Elle devient ce qu’elle est, elle est ce qu’elle devient.
L’exigence est la même pour l’homme qui se dit en chemin vers sa vraie nature
Devenir ce qu’il est et être ce qu’il devient selon les intentions de son être profond.
C’est le but de la méditation de pleine attention - Achtsamkeit Meditation - ».
Karlfried Graf Dürckheim

La méditation de pleine attention est un exercice indissociablement corporel et spirituel.
Corporel et spirituel ! Pouvons-nous associer ce que, dans la tradition philosophique occidentale on a eu tendance à opposer pendant vingt siècles ?
Le corps, tombeau de l’âme ! Le corps, machine de terre ! Avec de telles affirmations il est difficile d’envisager qu’un exercice corporel, un exercice physique, puisse avoir une incidence sur la vie spirituelle.
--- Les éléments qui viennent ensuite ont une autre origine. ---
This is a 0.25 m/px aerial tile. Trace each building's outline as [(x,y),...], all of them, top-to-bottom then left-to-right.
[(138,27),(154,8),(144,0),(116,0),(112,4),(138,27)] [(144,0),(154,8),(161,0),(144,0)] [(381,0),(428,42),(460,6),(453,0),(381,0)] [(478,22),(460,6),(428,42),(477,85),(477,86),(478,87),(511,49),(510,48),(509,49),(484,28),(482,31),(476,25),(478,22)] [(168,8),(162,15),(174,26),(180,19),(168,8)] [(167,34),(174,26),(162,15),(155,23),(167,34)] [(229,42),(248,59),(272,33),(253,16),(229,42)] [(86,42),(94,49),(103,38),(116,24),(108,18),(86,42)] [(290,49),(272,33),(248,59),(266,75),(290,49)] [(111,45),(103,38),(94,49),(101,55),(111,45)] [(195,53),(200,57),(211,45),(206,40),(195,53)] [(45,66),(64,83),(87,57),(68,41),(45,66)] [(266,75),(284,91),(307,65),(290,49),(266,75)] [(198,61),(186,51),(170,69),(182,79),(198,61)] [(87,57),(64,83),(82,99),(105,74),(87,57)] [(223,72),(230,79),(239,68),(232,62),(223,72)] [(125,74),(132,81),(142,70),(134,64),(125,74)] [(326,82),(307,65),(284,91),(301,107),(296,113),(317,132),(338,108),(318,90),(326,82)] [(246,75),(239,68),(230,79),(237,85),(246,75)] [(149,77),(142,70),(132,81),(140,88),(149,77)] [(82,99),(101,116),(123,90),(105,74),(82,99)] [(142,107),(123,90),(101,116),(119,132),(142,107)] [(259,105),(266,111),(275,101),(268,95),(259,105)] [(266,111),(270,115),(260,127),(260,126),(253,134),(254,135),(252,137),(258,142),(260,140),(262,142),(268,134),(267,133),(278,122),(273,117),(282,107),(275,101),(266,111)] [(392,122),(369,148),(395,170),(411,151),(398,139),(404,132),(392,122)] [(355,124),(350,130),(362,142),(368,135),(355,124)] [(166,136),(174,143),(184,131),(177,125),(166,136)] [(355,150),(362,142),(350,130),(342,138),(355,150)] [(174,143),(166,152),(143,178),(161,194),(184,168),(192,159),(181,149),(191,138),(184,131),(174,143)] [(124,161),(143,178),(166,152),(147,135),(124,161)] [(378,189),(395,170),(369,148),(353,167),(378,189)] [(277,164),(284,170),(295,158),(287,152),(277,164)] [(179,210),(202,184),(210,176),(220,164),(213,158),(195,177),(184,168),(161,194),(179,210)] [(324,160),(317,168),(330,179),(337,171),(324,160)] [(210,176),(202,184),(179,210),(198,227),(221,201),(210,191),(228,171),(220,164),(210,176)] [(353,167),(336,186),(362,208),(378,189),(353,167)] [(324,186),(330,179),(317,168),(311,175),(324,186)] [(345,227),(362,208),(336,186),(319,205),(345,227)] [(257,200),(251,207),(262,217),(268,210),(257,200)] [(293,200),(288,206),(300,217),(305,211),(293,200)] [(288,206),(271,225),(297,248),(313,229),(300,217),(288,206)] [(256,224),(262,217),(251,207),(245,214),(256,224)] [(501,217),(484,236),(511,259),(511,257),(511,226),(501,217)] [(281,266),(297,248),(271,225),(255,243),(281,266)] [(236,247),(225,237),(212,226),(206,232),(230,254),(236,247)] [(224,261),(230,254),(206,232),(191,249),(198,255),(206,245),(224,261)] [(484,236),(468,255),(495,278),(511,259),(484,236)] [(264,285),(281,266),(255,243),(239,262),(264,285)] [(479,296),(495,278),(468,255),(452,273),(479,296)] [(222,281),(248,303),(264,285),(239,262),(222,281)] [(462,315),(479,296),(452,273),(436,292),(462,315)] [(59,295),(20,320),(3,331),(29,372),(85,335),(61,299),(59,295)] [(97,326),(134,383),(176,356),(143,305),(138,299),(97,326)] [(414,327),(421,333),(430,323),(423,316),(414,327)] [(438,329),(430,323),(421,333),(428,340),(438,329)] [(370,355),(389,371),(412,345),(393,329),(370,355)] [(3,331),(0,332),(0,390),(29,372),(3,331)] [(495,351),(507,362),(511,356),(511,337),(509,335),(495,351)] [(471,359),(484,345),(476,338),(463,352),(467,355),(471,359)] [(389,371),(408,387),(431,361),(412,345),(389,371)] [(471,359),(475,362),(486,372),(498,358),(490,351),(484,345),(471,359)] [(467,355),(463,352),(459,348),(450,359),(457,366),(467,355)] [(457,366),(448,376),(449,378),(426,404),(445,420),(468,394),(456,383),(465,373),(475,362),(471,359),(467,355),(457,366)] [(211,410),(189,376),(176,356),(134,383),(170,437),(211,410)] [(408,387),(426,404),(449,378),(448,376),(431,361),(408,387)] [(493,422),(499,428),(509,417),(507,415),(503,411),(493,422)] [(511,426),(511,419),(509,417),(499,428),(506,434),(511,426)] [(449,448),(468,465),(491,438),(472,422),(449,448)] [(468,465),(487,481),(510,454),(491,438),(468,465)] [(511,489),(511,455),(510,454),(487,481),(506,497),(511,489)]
Le corps semble, au contraire, considéré comme étant l’obstacle majeur à l’épanouissement spirituel.
Un philosophe, Baruch de Spinoza, cinquante ans après la mort de Descartes, réfute la dualité corps-esprit : « Si nous opposons ce qu’on appelle le corps à ce qu’on appelle l’esprit, c’est parce que nous n’avons pas une connaissance suffisante du corps ».

Notre première réaction est de penser qu’au dix-septième siècle les savoirs sur le corps humain étaient très limités alors qu’aujourd’hui la situation est bien différente. Cependant, il faut peut-être distinguer le savoir “sur’’ le corps (Körper) objectivé dans les laboratoires des sciences et la connaissance “du’’ corps (Leib), laquelle nous est donnée lorsqu’on se met à l’écoute de notre corps propre, lorsque nous méditons.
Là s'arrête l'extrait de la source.